13. En cinquième lieu, il résulte de ce qui précède que l’exception d’illégalité du refus de séjour, articulée à l’encontre de la mesure d’éloignement, doit être écartée. De même, il résulte de ce qui précède que la requérante n’est pas fondée à solliciter le bénéfice de l’ensemble des moyens précédemment développés à l’appui des conclusions tendant à l’annulation de la décision de refus de délivrance d’un titre de séjour à l’encontre de la décision portant obligation de quitter le territoire français, qui doivent être écartés pour les mêmes motifs que précédemment.
14. En sixième et dernier lieu, il ne résulte pas des termes de l’arrêté attaqué que le préfet de la Haute-Garonne se serait cru tenu d’accorder un délai de départ volontaire de trente jours à Mme A…. Par ailleurs, celle-ci ne fait état d’aucune circonstance particulière de nature à établir que ce délai de départ volontaire serait, compte tenu de sa durée trop brève, entaché d’erreur manifeste dans l’appréciation de ses conséquences sur sa situation personnelle.

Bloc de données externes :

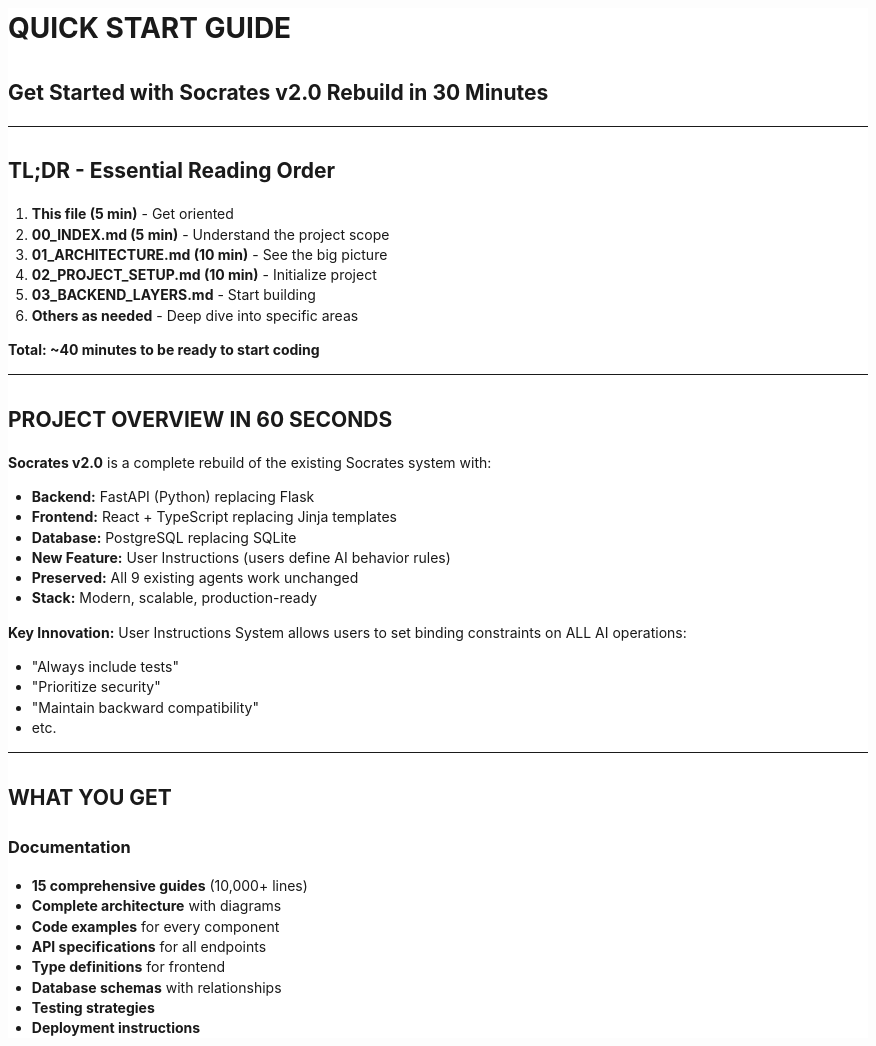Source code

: # QUICK START GUIDE
## Get Started with Socrates v2.0 Rebuild in 30 Minutes

---

## TL;DR - Essential Reading Order

1. **This file (5 min)** - Get oriented
2. **00_INDEX.md (5 min)** - Understand the project scope
3. **01_ARCHITECTURE.md (10 min)** - See the big picture
4. **02_PROJECT_SETUP.md (10 min)** - Initialize project
5. **03_BACKEND_LAYERS.md** - Start building
6. **Others as needed** - Deep dive into specific areas

**Total: ~40 minutes to be ready to start coding**

---

## PROJECT OVERVIEW IN 60 SECONDS

**Socrates v2.0** is a complete rebuild of the existing Socrates system with:

- **Backend:** FastAPI (Python) replacing Flask
- **Frontend:** React + TypeScript replacing Jinja templates
- **Database:** PostgreSQL replacing SQLite
- **New Feature:** User Instructions (users define AI behavior rules)
- **Preserved:** All 9 existing agents work unchanged
- **Stack:** Modern, scalable, production-ready

**Key Innovation:** User Instructions System allows users to set binding constraints on ALL AI operations:
- "Always include tests"
- "Prioritize security"
- "Maintain backward compatibility"
- etc.

---

## WHAT YOU GET

### Documentation
- **15 comprehensive guides** (10,000+ lines)
- **Complete architecture** with diagrams
- **Code examples** for every component
- **API specifications** for all endpoints
- **Type definitions** for frontend
- **Database schemas** with relationships
- **Testing strategies**
- **Deployment instructions**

Enfin, il ne résulte pas de ce qui précède que la décision fixant le délai de départ volontaire serait dépourvue de base légale.
15. Il résulte de tout ce qui précède que les conclusions aux fins d’annulation présentées par Mme A… doivent être rejetées ainsi que, par voie de conséquence, ses conclusions à fin d’injonction et d’astreinte et celles présentées sur le fondement de l’article L. 761-1 du code de justice administrative.
D E C I D E :
Article 1er : Il n’y a pas lieu de statuer sur la demande d’aide juridictionnelle provisoire présentée par Mme A….
Article 2 : Le surplus de la requête de Mme A… est rejeté.
Article 3 : Le présent jugement sera notifié à Mme C… A…, à Me Chmani et au préfet de la Haute-Garonne.
Délibéré après l’audience du 9 septembre 2025, à laquelle siégeaient :
Mme Billet-Ydier, présidente,
Mme Cherrier, présidente,
Mme Mérard, première conseillère,
Rendu public par mise à disposition au greffe le 1er octobre 2025.
La présidente de la 1ère chambre, rapporteure,
S. CHERRIER
La présidente du tribunal,
F. BILLET-YDIER
La greffière,
M. B…
La République mande et ordonne au préfet de la Haute-Garonne en ce qui le concerne ou à tous commissaires de justice à ce requis en ce qui concerne les voies de droit commun, contre les parties privées, de pourvoir à l’exécution de la présente décision.